Dia de festa ao povo negro |
A
cultura brasileira e, logicamente, a rica música que se faz e consome no país
estruturam-se a partir de duas básicas matrizes africanas, provenientes das
civilizações conguesa e iorubana. A primeira sustenta a espinha dorsal dessa
música, que tem no samba sua face mais exposta. A segunda molda,
principalmente, a música religiosa afro-brasileira e os estilos dela
decorrentes. Entretanto, embora de africanidade tão expressiva, a música
popular brasileira, hoje, ao contrário da afro-cubana, por exemplo, distancia-se
cada vez mais dessas matrizes. E caminha para uma globalização tristemente
enfraquecedora. A presença africana na música brasileira, pelo menos em
referências expressas, vai se tornando cada vez mais rarefeita. Aparece, via
Jamaica, no carnaval dos blocos afro baianos e nos sambas-enredo das escolas
cariocas e paulistanas – especialmente nas homenagens a divindades. Mas nada de
modo tão intenso como ocorre na música que se faz em Cuba e em outros países do
Caribe. Mesmo com a explosão comercial da chamada salsa, a partir de
Porto Rico e via Miami, na música afro-caribenha de hoje é raro um disco que
não contenha pelo menos uma cantiga inspirada em temas da religiosidade
africana e interpretada com fervor apaixonado. Tito Puente, Mongo Santamaría,
Célia Cruz, Rubén Bladez e muitos outros são exemplos fortes, o mesmo não
acontecendo no Brasil, pelo menos na música mais largamente consumida. No
Brasil, o pagode, a partir da década de 1990, apesar da voga inicial de grupos
cujos nomes, mas só os nomes, evocavam a ancestralidade africana (Raça Negra,
Negritude Júnior, Suingue da Cor, Os Morenos etc.), entendemos que foi se
transformando em um produto cada vez mais fútil e imediatista para se preocupar
com etnicidade. E isto talvez por conta do conjunto de estratégias de
desqualificação que ainda hoje sustentam as bases do racismo antinegro no
Brasil. É esse racismo que, no nosso entender, vai cada vez mais separando
coisas indissociáveis, como o samba e a macumba, a ginga e a mandinga, a música
religiosa e a música profana, desafricanizando, enfim, a música popular
brasileira. Ou africanizando-a só na aparência, ao sabor de modas globalizantes
made in Jamaica ou Bronx.
Clementina de Jesus, cantora nascida em Valença, RJ, em 1901, e falecida no Rio, onde
vivia desde menina, em 1987, foi uma grande presença de personalidade negra no
Brasil. Descoberta para a vida artística já sexagenária, afirmou-se como uma
espécie de elo perdido entre a ancestralidade musical africana e o samba
urbano. Seu trabalho de maior expressão fez-se através da interpretação de
jongos, lundus, sambas da tradição rural e cânticos rituais recriados, como o
já Benguelê, de Pixinguinha. Logo
depois do surgimento de Clementina, outra importante interseção entre a música
popular brasileira e a religiosidade africana ocorre com os afro-sambas (Canto de Ossanha, Ponto do Caboclo Pedra
Preta etc) lançados por Baden Powell e Vinícius de Moraes em 1966. E é o
mesmo Vinícius que, agora em parceria com Toquinho, veio a lançar um Canto de Oxum, em 1971, e um Canto de Oxalufã, em 1972. Daí em
diante, a vertente começa a se rarefazer, com raras incursões, como a do cantor
e compositor Martinho da Vila, que, em um de seus discos do final dos anos 70,
registrou uma seqüência de cantigas rituais da umbanda.
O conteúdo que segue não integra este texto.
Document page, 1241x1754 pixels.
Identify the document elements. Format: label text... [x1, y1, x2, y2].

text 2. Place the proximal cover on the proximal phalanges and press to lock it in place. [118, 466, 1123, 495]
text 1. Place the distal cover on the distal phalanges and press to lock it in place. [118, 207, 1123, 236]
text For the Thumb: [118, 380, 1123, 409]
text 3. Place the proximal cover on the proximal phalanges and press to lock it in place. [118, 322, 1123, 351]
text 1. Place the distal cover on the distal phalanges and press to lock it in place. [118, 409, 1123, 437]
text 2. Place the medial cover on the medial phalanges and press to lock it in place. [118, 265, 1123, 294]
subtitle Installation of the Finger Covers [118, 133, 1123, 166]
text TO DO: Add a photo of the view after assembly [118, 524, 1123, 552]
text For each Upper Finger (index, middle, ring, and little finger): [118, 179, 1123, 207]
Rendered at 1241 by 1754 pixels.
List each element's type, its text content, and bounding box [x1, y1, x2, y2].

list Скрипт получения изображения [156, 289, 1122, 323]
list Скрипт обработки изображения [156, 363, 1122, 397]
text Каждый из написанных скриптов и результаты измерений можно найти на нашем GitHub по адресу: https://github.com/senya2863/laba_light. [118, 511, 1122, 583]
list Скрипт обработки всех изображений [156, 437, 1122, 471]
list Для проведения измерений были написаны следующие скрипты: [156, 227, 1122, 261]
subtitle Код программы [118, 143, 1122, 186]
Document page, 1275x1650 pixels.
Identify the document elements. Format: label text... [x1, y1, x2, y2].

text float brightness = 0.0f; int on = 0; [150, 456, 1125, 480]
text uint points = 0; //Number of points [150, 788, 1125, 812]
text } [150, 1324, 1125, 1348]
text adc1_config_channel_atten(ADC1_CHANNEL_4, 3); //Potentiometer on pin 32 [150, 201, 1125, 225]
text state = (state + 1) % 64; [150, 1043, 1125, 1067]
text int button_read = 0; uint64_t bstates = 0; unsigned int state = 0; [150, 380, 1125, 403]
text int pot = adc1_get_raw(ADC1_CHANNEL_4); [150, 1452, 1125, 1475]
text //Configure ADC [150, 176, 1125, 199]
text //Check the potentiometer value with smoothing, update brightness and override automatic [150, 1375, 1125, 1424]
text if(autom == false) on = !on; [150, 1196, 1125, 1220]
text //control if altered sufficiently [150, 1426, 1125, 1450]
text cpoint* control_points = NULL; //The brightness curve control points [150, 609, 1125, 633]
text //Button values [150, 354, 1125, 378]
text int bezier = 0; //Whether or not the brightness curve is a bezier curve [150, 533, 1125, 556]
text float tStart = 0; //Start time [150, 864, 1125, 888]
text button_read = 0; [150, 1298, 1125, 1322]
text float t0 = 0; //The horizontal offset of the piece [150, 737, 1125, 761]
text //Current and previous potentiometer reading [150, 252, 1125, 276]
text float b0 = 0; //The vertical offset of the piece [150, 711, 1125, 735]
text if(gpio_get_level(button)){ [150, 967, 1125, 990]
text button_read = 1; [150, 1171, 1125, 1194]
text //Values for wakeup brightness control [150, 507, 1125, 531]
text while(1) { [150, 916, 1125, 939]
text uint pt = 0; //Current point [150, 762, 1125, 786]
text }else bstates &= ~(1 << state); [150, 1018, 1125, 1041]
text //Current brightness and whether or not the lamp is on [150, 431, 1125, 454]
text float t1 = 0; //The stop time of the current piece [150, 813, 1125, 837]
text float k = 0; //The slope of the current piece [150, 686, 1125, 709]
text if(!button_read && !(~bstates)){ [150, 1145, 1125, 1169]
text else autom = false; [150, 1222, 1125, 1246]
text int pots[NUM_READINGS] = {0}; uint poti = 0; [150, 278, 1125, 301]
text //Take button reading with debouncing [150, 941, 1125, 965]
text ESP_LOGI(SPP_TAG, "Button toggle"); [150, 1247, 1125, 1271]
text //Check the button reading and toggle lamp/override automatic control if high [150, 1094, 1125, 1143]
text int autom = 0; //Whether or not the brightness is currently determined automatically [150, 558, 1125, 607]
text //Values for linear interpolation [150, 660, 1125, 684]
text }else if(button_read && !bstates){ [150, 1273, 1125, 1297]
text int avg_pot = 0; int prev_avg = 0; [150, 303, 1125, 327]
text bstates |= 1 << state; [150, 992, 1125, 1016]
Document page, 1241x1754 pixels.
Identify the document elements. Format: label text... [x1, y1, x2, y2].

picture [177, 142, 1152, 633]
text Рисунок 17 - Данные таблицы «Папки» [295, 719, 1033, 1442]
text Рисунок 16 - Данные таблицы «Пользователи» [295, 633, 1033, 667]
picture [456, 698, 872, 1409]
Clara Nunes nasceu em Minas Gerais no
ano de 1942 e morreu no Rio de Janeiro no ano de 1983 e foi uma das maiores
cantoras do Brasil, considerada uma das maiores influências do país na música
negra. Pesquisadora damúsica popular brasileira, de seus ritmos e de seu
folclore, Clara também viajou várias vezes para a África, representando o
Brasil. Conhecedora das danças e das tradições afro-brasileiras, ela se
converteu à umbanda. Também foi a primeira cantora brasileira a vender mais de
100 mil cópias, derrubando um tabu segundo o qual mulheres não vendiam discos.
Clara e Clementina gravaram juntas um partido alto reverenciando a música
negra, o lundu, os atabaques. E festejaram juntas este feito.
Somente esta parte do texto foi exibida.